[What you will do] Start with the line that holds "(stomach) was stained". Please copy it and each remaining line below exactly, leaving pictures out.

[Material provided]
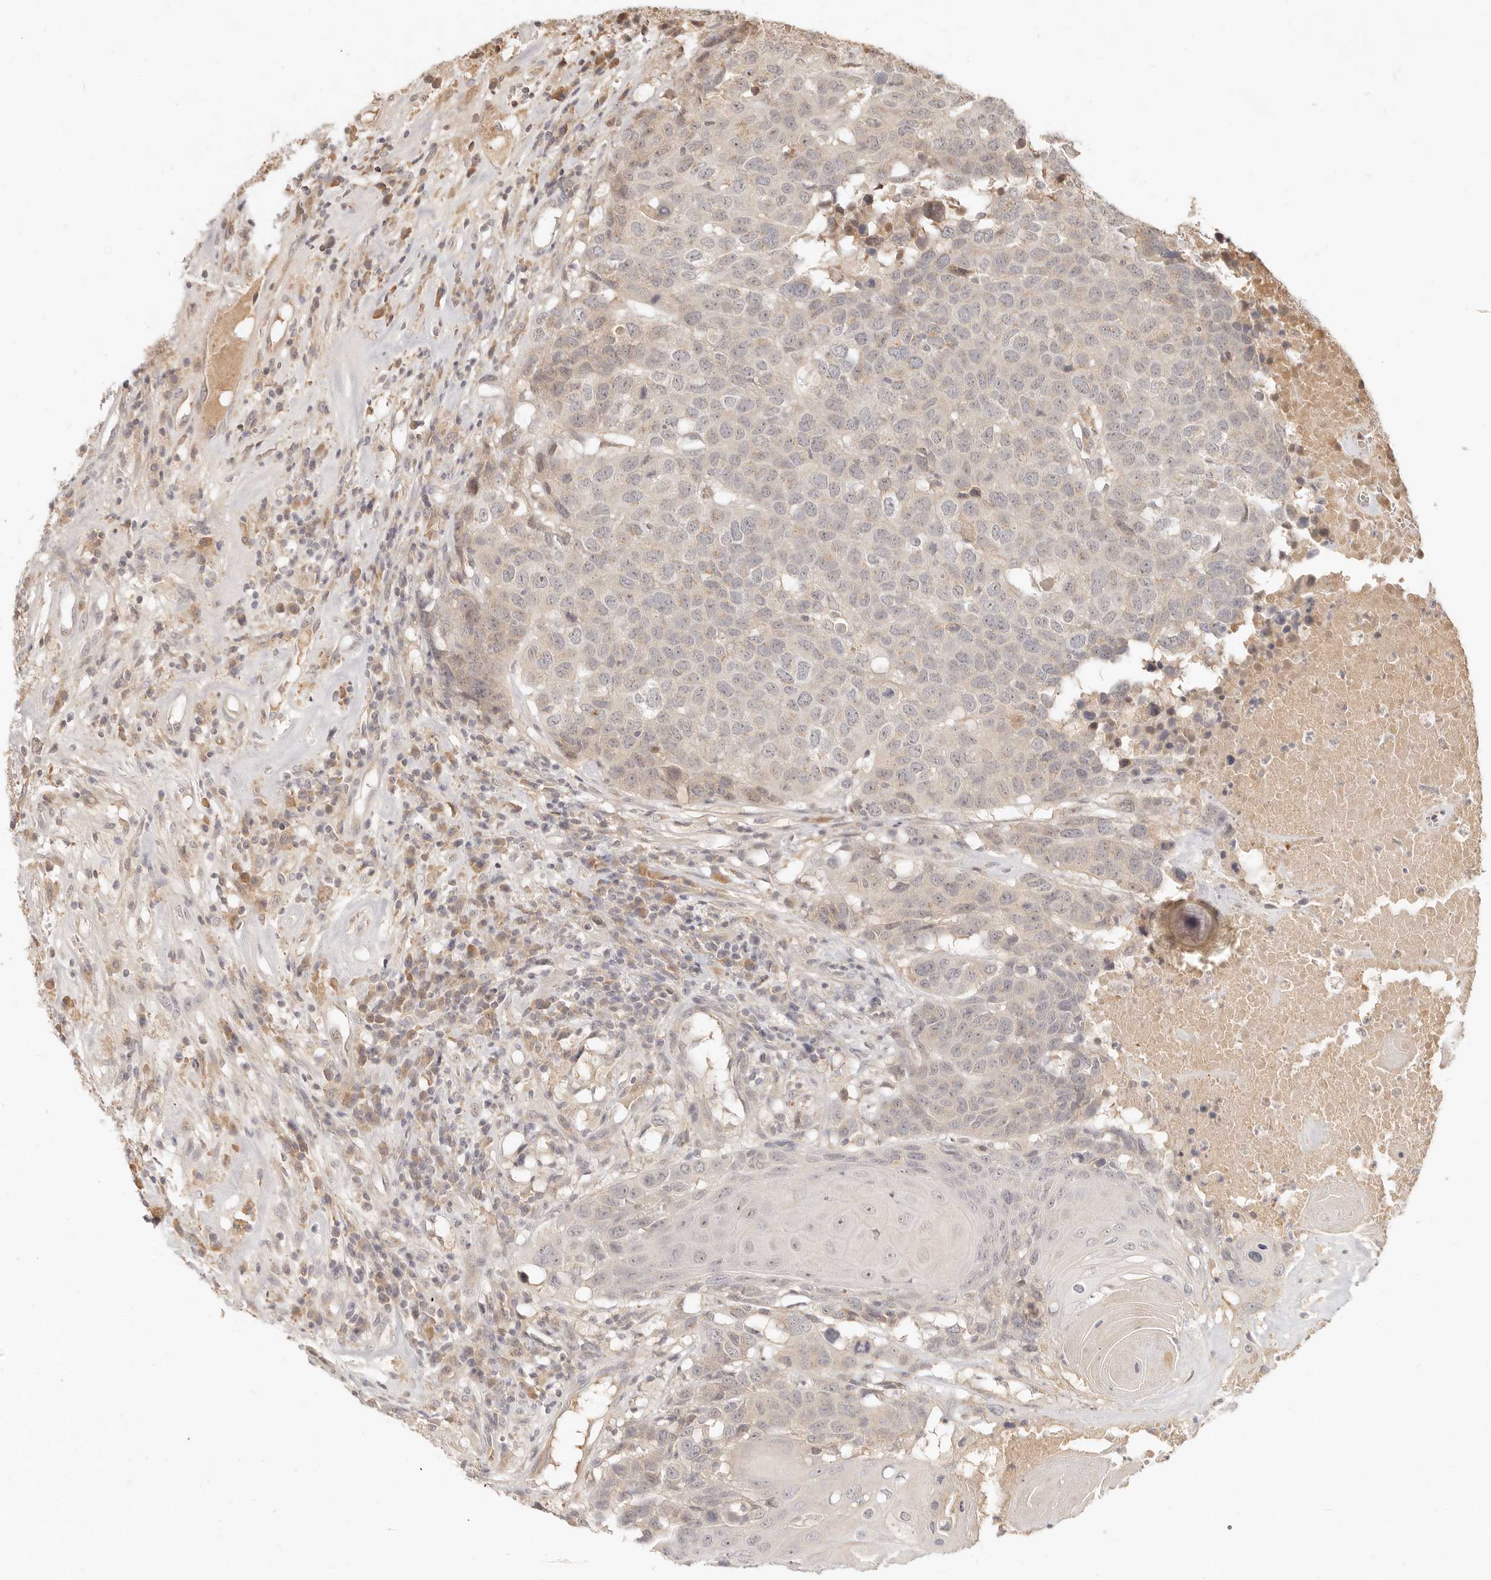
{"staining": {"intensity": "weak", "quantity": "25%-75%", "location": "cytoplasmic/membranous"}, "tissue": "head and neck cancer", "cell_type": "Tumor cells", "image_type": "cancer", "snomed": [{"axis": "morphology", "description": "Squamous cell carcinoma, NOS"}, {"axis": "topography", "description": "Head-Neck"}], "caption": "Immunohistochemical staining of head and neck cancer (squamous cell carcinoma) exhibits low levels of weak cytoplasmic/membranous staining in approximately 25%-75% of tumor cells.", "gene": "UBXN11", "patient": {"sex": "male", "age": 66}}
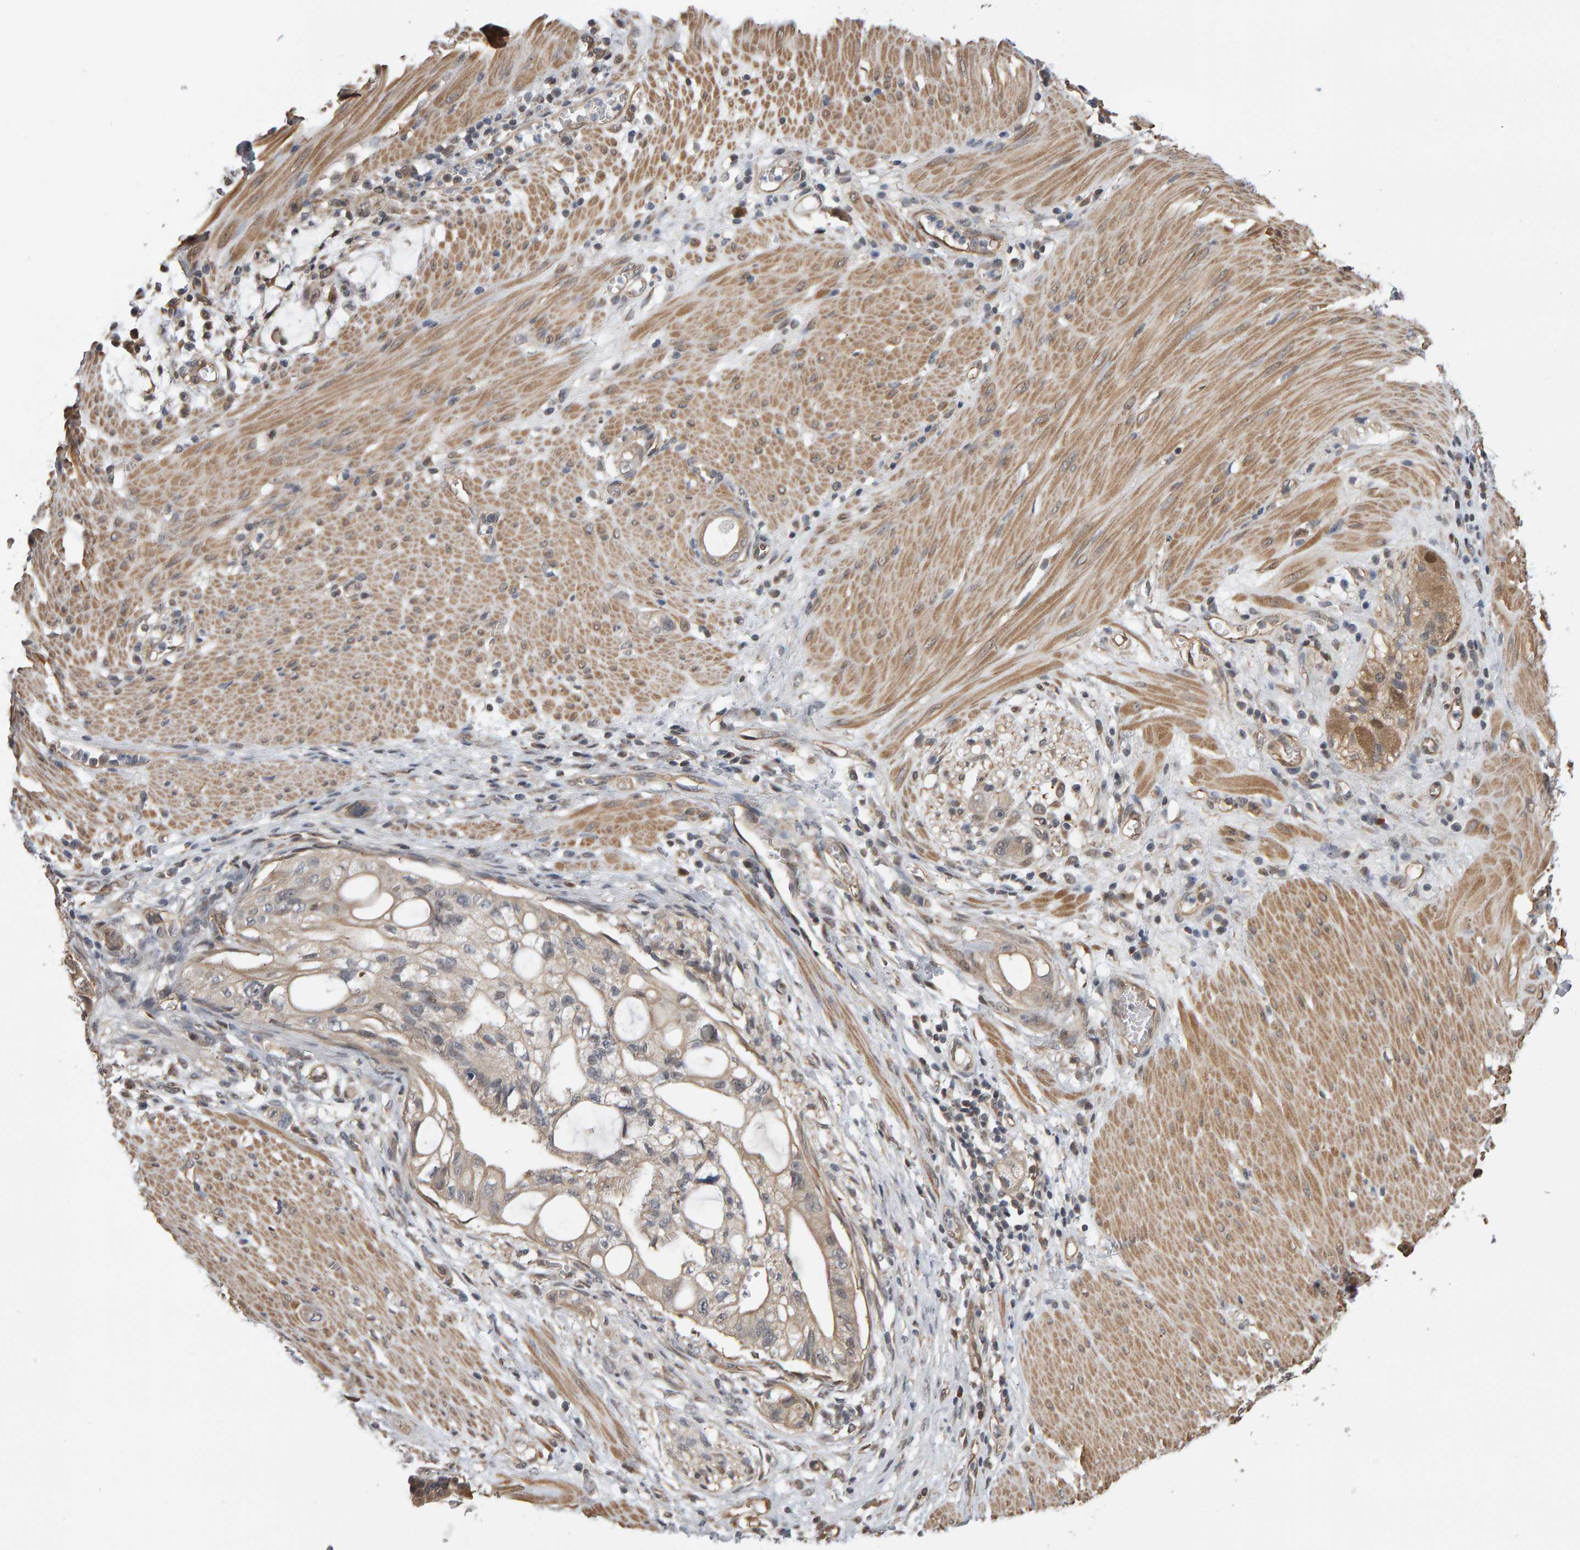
{"staining": {"intensity": "weak", "quantity": "<25%", "location": "cytoplasmic/membranous"}, "tissue": "stomach cancer", "cell_type": "Tumor cells", "image_type": "cancer", "snomed": [{"axis": "morphology", "description": "Adenocarcinoma, NOS"}, {"axis": "topography", "description": "Stomach"}, {"axis": "topography", "description": "Stomach, lower"}], "caption": "Adenocarcinoma (stomach) was stained to show a protein in brown. There is no significant positivity in tumor cells. The staining is performed using DAB (3,3'-diaminobenzidine) brown chromogen with nuclei counter-stained in using hematoxylin.", "gene": "COASY", "patient": {"sex": "female", "age": 48}}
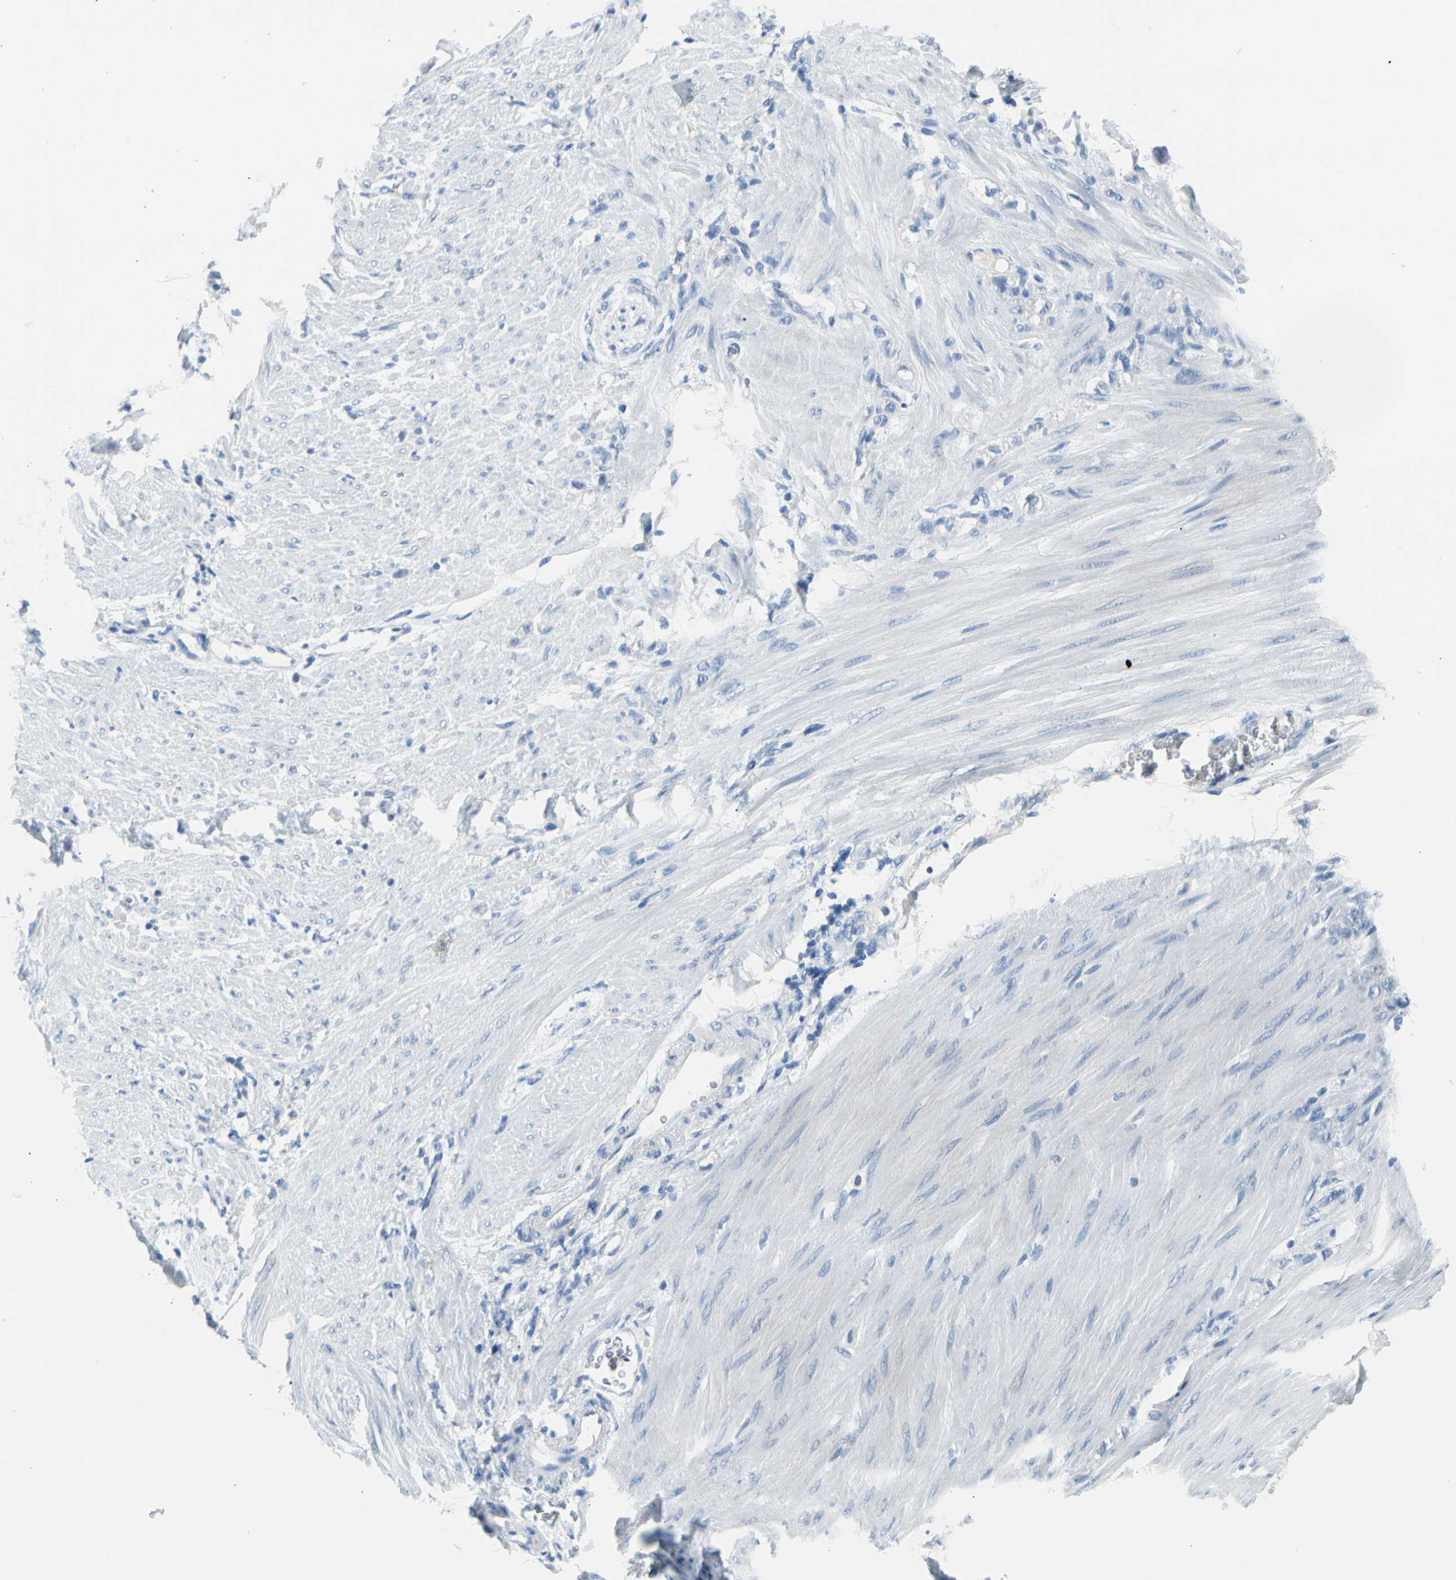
{"staining": {"intensity": "negative", "quantity": "none", "location": "none"}, "tissue": "stomach cancer", "cell_type": "Tumor cells", "image_type": "cancer", "snomed": [{"axis": "morphology", "description": "Adenocarcinoma, NOS"}, {"axis": "topography", "description": "Stomach"}], "caption": "Stomach cancer (adenocarcinoma) was stained to show a protein in brown. There is no significant staining in tumor cells.", "gene": "TPO", "patient": {"sex": "male", "age": 82}}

[Written answer]
{"staining": {"intensity": "weak", "quantity": "<25%", "location": "cytoplasmic/membranous"}, "tissue": "stomach cancer", "cell_type": "Tumor cells", "image_type": "cancer", "snomed": [{"axis": "morphology", "description": "Adenocarcinoma, NOS"}, {"axis": "topography", "description": "Stomach"}, {"axis": "topography", "description": "Stomach, lower"}], "caption": "Adenocarcinoma (stomach) was stained to show a protein in brown. There is no significant positivity in tumor cells. The staining is performed using DAB (3,3'-diaminobenzidine) brown chromogen with nuclei counter-stained in using hematoxylin.", "gene": "COASY", "patient": {"sex": "female", "age": 48}}
{"staining": {"intensity": "negative", "quantity": "none", "location": "none"}, "tissue": "stomach cancer", "cell_type": "Tumor cells", "image_type": "cancer", "snomed": [{"axis": "morphology", "description": "Adenocarcinoma, NOS"}, {"axis": "topography", "description": "Stomach"}], "caption": "Stomach cancer (adenocarcinoma) was stained to show a protein in brown. There is no significant staining in tumor cells.", "gene": "TPO", "patient": {"sex": "male", "age": 82}}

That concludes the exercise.